Mélenchon semble avoir bien compris que le vrai problème de la France et de l'Europe n'est pas la droite, Sarkozy, Cameron, Rajoy ou feu Berlusconi.

Le vrai problème de la France et de l'Europe vient de ce que l'opposition socialiste, social-démocrate, réformiste (sous quelque vocable par laquelle elle est désignée depuis 1920) ne joue pas son rôle et ne s'acquitte pas de ses obligations démocratiques au sens fort du mot.

Arriver au pouvoir pour reconduire (avec une cosmétique lexicologique de gauche) la même politique rejetée par les peuples (par l'«opinion», ou la «population», pour reprendre le jargon que les politiques d'aujourd'hui empruntent aux sondeurs) est in fine un piège redoutable et un cul-de-sac politique. Adopter une telle stratégie c'est tromper les électeurs et dégrader le principe démocratique. C'est aussi aller vers l'échec à coup sûr.

C'est le sort qui a été réservé aux gouvernements socialistes italiens (avant le retour de Berlusconi), à un Papandréou maintes fois humilié, aux travaillistes britanniques de Blair et de Brown, à Zapatero (voire, dans un contexte différent, aux démocrates Clinton et Obama) et après-demain peut-être à François Hollande s'il parvient à chasser Sarkozy de l'Elysée, ce qui n'est pas encore assuré, les socialistes ont raison sur ce point de se méfier des victoires médiatiques et de ne pas confondre sondages et bulletins de vote. «Les sondages sont toujours favorables à ceux qui les paient» susurrait le «florentin» François Mitterrand.

La portée et les enjeux de l'éventuel succès électoral du Front de Gauche, dépassent le simple scrutin français.
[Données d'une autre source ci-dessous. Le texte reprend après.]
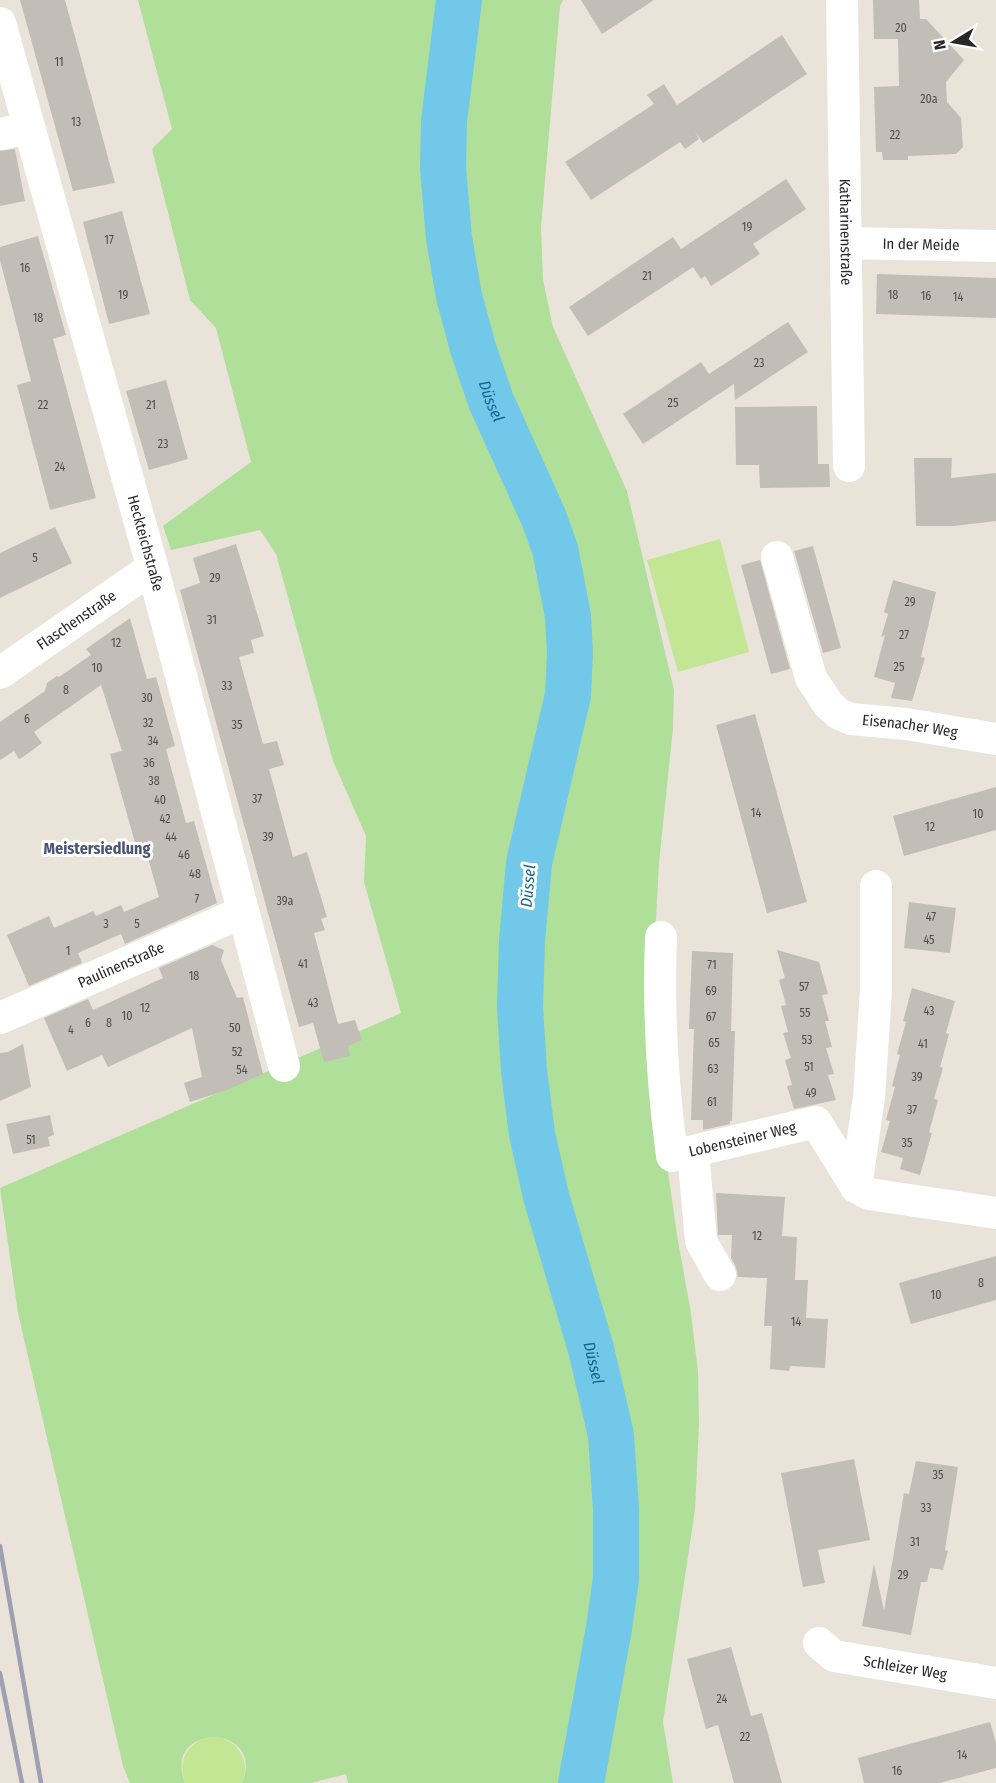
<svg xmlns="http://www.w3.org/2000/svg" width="996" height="1783" viewBox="0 0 996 1783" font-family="'Fira Sans Condensed',sans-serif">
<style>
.green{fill:#b0df99}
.pitch{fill:#c3e695}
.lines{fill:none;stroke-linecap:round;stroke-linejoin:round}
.river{stroke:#71c8e8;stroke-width:46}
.building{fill:#c2bdb7}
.minor{stroke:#fff;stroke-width:32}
.rail{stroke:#9ea0b2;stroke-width:4.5}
.labels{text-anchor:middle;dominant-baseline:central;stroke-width:6;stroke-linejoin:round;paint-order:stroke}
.number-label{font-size:12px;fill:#4e4d4c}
.street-label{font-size:15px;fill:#282828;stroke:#fff}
.water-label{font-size:16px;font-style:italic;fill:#136591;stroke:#fff}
.neighbourhood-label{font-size:16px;font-weight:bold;fill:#4b5376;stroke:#fff}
</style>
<rect width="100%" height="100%" fill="#eae3da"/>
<g class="green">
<path d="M138,0H455L439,142L446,238L461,320L488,402L552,549L566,617V691L528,858L517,940L521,1070L534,1156L588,1350L605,1436L614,1507L608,1605L578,1783H348L346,1774L311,1783H242C267,1723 161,1722 185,1783H130L123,1766L18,1313L0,1188L401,1013L364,882L366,836L333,761L276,554L260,530L171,550L163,526L251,462L216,328L190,300L152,149L172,129Z"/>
<path d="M461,0H563L560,6L541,227L543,280L553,327L627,491L674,690L673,728L659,863L655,937L660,1116L677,1235L691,1313L698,1372L699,1424L695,1510L663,1722L673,1783H593L617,1600L620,1527L613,1429L581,1296L546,1181L534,1120L524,1032L526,930L537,843L571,695V610L556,538L493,398L474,347L462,292L453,235L446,157L449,112Z"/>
</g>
<g class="pitch">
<path d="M720,539L749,652L678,672L647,560Z"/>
<path d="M210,1737C235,1736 252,1759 242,1783H185C177,1761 187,1742 210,1737Z"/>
</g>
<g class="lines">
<path class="river" id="s1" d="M459,0L444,121L443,168L449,238L459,296L473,348L491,401L543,516L555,549L568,616L570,653L568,695L529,863L522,941L520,1007L524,1071L532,1134L546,1196L591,1349L611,1435L616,1509V1578L609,1628L581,1783"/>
</g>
<g class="building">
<path d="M20,0H65L115,183L73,191Z"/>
<path d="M581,0H654L602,34Z"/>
<path d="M873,0H919L920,19H926L964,60L946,82L947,102L961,118L963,147L956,154L908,156V160H883L882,152H876L874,87L899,86L898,39H874Z"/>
<path d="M782,35L807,74L703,143L695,131L699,139L685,149L680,142L591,200L565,162L654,104L647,95L664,84L677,105Z"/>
<path d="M15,149L25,201L0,206V151Z"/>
<path d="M786,179L806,209L753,244L760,254L711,286L705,276L701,279L693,267L588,336L569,307L673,237L681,249Z"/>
<path d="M122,211L150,314L109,324L83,222Z"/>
<path d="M38,236L66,335L53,339L96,498L50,510L17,385L31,381L0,260V247Z"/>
<path d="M877,274L996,278V318L876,314Z"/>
<path d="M788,322L808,352L735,400L734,384L643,444L623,414L701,362L709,374Z"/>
<path d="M166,380L188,459L149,470L126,391Z"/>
<path d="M817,406L818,464H829L830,487L760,488L759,465H736L735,407Z"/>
<path d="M914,458H952L951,478L996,473V521L954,526H916Z"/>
<path d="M55,527L72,563L0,598V553Z"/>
<path d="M236,544L264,636L251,640L254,653L239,657L263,744L277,741L284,765L269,769L293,857L307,852L327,917L321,919L325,930L314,933L338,1024L355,1020L362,1040L348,1046L350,1056L324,1062L313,1023L299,1027L180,590L200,583L193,558Z"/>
<path d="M813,546L841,648L823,653L794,551Z"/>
<path d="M760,560L790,669L771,674L741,565Z"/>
<path d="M893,580L936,592L921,657L925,658L912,701L891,698L895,683L874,677L885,635L881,637L888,614L884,612Z"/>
<path d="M130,618L147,679L156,677L175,746L166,749L186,823L194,821L217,903L125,944L121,934L78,953L82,963L29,986L7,935L49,916L54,928L93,911L96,916L121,905L124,912L159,897L144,844L136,846L110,754L122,751L101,685L34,732L42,743L23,757L19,759L14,751L0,760V722L45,691L47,683L57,676L59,677L91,655L86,649Z"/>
<path d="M755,714L807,902L767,913L716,725Z"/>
<path d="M996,787V830L904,856L893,816Z"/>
<path d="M909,902L956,908L950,953L904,948Z"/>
<path d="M212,945L224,950L221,960L237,998L243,997L263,1074L227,1090L190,1102L184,1083L202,1077L192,1028L108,1067L102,1055L67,1071L44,1018L88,999L93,1010L163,978L159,968Z"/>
<path d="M777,950L819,962L828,994L822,995L829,1021H825L832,1047L826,1048L834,1074L828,1075L836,1100L794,1109L787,1086L792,1085L785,1060L791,1058L783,1033L788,1032L781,1006L786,1005L779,980L785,978Z"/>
<path d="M692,951L733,953L731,1031H735L732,1121H730V1124L703,1130V1120H691L694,1029H689Z"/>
<path d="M912,988L955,1001L946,1033L949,1034L940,1067L943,1068L934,1099L938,1100L929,1132L932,1133L920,1175L900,1169L903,1158L881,1152L890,1121L886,1120L895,1087L892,1086L900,1055L897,1054L906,1022L903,1021Z"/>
<path d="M23,1044L31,1087L0,1101V1053L8,1052Z"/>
<path d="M50,1115L54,1135L48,1137L50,1146L13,1154L6,1124Z"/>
<path d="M716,1193L785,1197L782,1236L797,1237L795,1280H808L806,1318L828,1319L825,1368L790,1366L789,1371L770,1369L772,1326H764L767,1278L738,1277L736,1267L731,1258L732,1235H718Z"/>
<path d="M996,1256V1300L911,1324L899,1283Z"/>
<path d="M854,1459L870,1540L818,1550L825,1583L803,1587L781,1473Z"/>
<path d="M916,1461L958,1467L945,1550L948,1551L943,1570L930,1568L927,1582H921L911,1635L862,1626L874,1564L884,1611L904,1493L909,1494Z"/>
<path d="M731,1647L751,1716L762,1713L782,1783H734L718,1725L706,1729L687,1659Z"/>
<path d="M990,1722L996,1743V1768L940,1783H864L858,1758Z"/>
</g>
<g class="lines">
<g class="minor">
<path id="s2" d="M842,0L849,466"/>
<path id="s3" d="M0,23L151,562L284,1066"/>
<path d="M0,134L28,128"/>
<path id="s4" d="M846,243L996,246"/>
<path id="s5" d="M777,557L811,678L828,704L839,714L851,719L906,724L996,739"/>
<path id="s6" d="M0,673L152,568"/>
<path id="s7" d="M661,937C658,1013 662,1081 672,1156L816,1122L856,1187L869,1194L996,1213"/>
<path id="s8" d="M0,1018L243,912"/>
<path d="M693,1152L701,1241L720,1275"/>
<path d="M856,1187L869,1097L876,991V886"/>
<path id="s9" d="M819,1643L834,1656L996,1683"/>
</g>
<g class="rail">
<path d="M0,1546L41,1783"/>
<path d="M0,1673L22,1783"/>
</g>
</g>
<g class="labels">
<g class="number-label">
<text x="901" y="28">20</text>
<text x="59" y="62">11</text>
<text x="929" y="99">20a</text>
<text x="76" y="122">13</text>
<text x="895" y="135">22</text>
<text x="747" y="227">19</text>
<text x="109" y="240">17</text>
<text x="25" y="268">16</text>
<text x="647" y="276">21</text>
<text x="123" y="295">19</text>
<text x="893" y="295">18</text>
<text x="926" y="296">16</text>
<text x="958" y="297">14</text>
<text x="38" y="318">18</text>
<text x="759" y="363">23</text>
<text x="673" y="403">25</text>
<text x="43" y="405">22</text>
<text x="151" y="405">21</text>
<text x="163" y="444">23</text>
<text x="60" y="467">24</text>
<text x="35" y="558">5</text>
<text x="215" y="578">29</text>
<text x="910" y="602">29</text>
<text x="212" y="620">31</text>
<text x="904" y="635">27</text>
<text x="116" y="643">12</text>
<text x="899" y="667">25</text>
<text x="97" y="668">10</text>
<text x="227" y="686">33</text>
<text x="66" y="690">8</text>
<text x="147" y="698">30</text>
<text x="27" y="719">6</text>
<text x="148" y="723">32</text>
<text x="237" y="725">35</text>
<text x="153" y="741">34</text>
<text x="149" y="763">36</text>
<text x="154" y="781">38</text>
<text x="257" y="799">37</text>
<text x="160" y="800">40</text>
<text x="756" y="813">14</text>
<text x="978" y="814">10</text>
<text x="165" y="819">42</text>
<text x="930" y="827">12</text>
<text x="171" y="837">44</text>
<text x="268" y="837">39</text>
<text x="184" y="855">46</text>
<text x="195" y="874">48</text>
<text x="197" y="899">7</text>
<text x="285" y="901">39a</text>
<text x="931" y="917">47</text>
<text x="106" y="924">3</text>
<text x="137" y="924">5</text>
<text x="929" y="940">45</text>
<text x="68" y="951">1</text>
<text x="303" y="964">41</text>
<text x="712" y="965">71</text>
<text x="194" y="976">18</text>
<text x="804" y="987">57</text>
<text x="711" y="991">69</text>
<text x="313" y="1003">43</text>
<text x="145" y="1008">12</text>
<text x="929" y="1011">43</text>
<text x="805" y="1013">55</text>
<text x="127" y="1016">10</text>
<text x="711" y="1017">67</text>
<text x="88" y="1023">6</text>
<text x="109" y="1023">8</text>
<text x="235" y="1028">50</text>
<text x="71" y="1030">4</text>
<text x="807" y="1040">53</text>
<text x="714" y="1043">65</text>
<text x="923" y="1044">41</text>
<text x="237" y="1052">52</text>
<text x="809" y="1067">51</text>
<text x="713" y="1069">63</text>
<text x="242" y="1070">54</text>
<text x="917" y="1077">39</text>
<text x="811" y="1093">49</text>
<text x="712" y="1102">61</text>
<text x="912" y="1110">37</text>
<text x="31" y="1140">51</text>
<text x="907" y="1143">35</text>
<text x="757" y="1236">12</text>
<text x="981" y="1283">8</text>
<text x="936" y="1295">10</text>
<text x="796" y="1322">14</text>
<text x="938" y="1475">35</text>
<text x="926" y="1508">33</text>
<text x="915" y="1542">31</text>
<text x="903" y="1575">29</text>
<text x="722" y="1699">24</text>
<text x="745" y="1737">22</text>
<text x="962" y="1755">14</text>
<text x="897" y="1771">16</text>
</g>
<g class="street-label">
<text stroke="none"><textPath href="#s2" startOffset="232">Katharinenstraße</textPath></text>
<text stroke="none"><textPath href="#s4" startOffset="75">In der Meide</textPath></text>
<text stroke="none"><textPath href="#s3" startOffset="540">Heckteichstraße</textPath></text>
<text stroke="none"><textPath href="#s6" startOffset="93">Flaschenstraße</textPath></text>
<text stroke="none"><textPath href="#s5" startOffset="244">Eisenacher Weg</textPath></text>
<text stroke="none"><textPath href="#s8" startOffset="132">Paulinenstraße</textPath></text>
<text stroke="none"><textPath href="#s7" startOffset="292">Lobensteiner Weg</textPath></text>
<text stroke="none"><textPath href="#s9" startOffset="92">Schleizer Weg</textPath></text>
</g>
<g class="water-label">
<text stroke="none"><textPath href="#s1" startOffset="408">Düssel</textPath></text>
<text transform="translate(528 886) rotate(-85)">Düssel</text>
<text stroke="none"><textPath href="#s1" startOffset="1398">Düssel</textPath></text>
</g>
<g class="neighbourhood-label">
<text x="97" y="848">Meistersiedlung</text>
</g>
</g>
<g transform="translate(954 42) rotate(259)" stroke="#ffffff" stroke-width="4.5" paint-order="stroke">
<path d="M0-4.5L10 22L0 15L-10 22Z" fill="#282828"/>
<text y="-9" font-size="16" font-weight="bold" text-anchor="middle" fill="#282828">N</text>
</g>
</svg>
La crise financière, économique et sociale touche toute l'Europe, en particulier l'Euroland et menace désormais la France dans ses équilibres (commerciaux, budgétaires, financiers, sociaux).

Toute l'Europe des politiques, des banquiers, des financiers, des experts observent avec attention le déroulement de la campagne française et s'interrogent (sans le montrer) sur les conséquences d'un scrutin qui enverrait au pouvoir, à l'Elysée et au Palais Bourbon, un gouvernement sous une forte pression d'un Front de Gauche, très explicitement communiste, que l'on présumait, après 1991 et la «fin de l'histoire», avoir renvoyé définitivement au musée des «tératologies historiques». Les peuples européens suivent aussi avec intérêt l'évolution du paysage français. Beaucoup d'entre eux ont été privés de voix : ni les Grecs, ni les Italiens n'ont été consultés sur les politiques qui leur ont imposé l'austérité, la récession, les coupes sévères dans les budgets sociaux, la hausse du chômage et les pertes de pouvoir d'achat pour le plus grand nombre, notamment les titulaires de revenus fixes et qui ne disposent d'un pouvoir de négociation limité.
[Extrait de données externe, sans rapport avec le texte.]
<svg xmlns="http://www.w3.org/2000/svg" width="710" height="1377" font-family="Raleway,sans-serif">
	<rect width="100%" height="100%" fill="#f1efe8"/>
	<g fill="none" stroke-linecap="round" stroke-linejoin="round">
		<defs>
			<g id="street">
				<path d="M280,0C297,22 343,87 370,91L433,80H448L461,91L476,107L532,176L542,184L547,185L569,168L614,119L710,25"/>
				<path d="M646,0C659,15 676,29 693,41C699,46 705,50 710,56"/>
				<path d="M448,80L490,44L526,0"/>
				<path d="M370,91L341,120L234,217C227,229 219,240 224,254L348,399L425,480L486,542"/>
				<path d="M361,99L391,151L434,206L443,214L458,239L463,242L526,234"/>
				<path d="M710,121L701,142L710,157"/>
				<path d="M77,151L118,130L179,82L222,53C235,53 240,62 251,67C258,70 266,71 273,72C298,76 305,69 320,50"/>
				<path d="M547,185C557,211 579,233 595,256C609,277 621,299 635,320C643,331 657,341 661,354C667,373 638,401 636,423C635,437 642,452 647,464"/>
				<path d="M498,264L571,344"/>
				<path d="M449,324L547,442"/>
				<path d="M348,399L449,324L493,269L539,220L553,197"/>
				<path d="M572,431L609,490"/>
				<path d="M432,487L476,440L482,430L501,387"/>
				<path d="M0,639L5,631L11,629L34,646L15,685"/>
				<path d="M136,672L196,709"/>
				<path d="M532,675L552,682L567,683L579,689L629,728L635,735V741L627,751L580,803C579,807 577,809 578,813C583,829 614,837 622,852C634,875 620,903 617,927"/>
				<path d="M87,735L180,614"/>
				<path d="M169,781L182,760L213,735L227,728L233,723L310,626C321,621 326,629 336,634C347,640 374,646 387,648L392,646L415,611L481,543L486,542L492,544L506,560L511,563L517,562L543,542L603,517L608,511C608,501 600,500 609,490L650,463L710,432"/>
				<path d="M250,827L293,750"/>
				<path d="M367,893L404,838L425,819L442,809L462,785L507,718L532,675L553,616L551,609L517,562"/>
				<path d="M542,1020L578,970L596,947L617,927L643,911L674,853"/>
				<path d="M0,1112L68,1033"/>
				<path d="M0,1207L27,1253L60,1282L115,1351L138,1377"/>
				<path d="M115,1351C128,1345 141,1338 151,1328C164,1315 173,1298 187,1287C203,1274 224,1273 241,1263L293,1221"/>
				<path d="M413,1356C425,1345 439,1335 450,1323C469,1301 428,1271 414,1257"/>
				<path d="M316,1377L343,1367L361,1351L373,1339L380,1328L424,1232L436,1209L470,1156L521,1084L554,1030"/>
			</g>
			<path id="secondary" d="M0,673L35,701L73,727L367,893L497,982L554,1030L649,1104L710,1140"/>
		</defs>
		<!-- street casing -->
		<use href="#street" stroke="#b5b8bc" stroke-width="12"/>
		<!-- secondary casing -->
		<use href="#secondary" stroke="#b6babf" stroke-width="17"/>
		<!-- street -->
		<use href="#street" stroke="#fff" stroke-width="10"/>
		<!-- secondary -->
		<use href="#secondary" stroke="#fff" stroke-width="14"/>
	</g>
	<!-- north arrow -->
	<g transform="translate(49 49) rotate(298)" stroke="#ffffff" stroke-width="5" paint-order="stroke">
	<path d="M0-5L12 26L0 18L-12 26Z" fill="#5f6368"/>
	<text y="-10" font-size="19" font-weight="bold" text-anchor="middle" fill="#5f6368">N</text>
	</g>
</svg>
La démocratie des professionnels de l'entourloupe: «Votez, on s'occupe du reste».  

La plupart de ces pays vivent encore sous des régimes semblables à ceux de la IVème République qui permet toutes les combines et toutes les recompositions politiques par lesquelles les gouvernements changent et permutent tout en conservant la même politique.

Aux scrutins présidentiels et législatifs français ces peuples voteront avec les pieds. Comme ces Belges, spectateurs des pantalonnades vaudevillesques de leurs voisins, dépourvus de gouvernement (et de pays) et paraissent ne s'en porter ni mieux ni plus mal.

Il tombe sous le sens que dans l'hypothèse où les Français se rebifferaient, toutes les solutions échafaudées pour venir en aide aux pays excessivement endettés, sous des conditions sociales très «rigoureuses» et déflationnistes, pourraient être remises en cause, avec les réactions prévisibles ? et peut-être vaine - des marchés financiers.

Les enchaînements politiques de cette «inquiétude» pourraient alors échapper à toute prévision?

Y compris ? par ricochet - sur les autres «rives» de la Méditerranée où, par une étrange recomposition géostratégique (sans doute éphémère), dans un ballet où les apprentis sorciers opportunistes s'en donnent à cœur joie, l'immanent le dispute au transcendant et où la confusion des saisons pourrait commencer avec le jasmin et finir avec les cerises?

De la VIème Révolution à la VIème République?

On a complaisamment beaucoup crédité Mitterrand dans l'effondrement électoral du Parti Communiste Français. La victime controversée de «l'attentat du Jardin de l'Observatoire» prise autant l'anticommunisme que (déjà) les mises en scène médiatiques. Mais cela ne suffit à expliquer une influence communiste décroissante dans tous les pays européens affectés par la désindustrialisation, consécutive à une mondialisation qui a fait s'effondrer les effectifs ouvriers, électeurs traditionnels du PC.

L'industrie française a perdu près de 27% de ses effectifs en 30 ans et le solde industriel s'est effondré depuis la mi-90. De 30% au début des années 50, l'industrie représente autour de 10% de la valeur ajoutée aujourd'hui.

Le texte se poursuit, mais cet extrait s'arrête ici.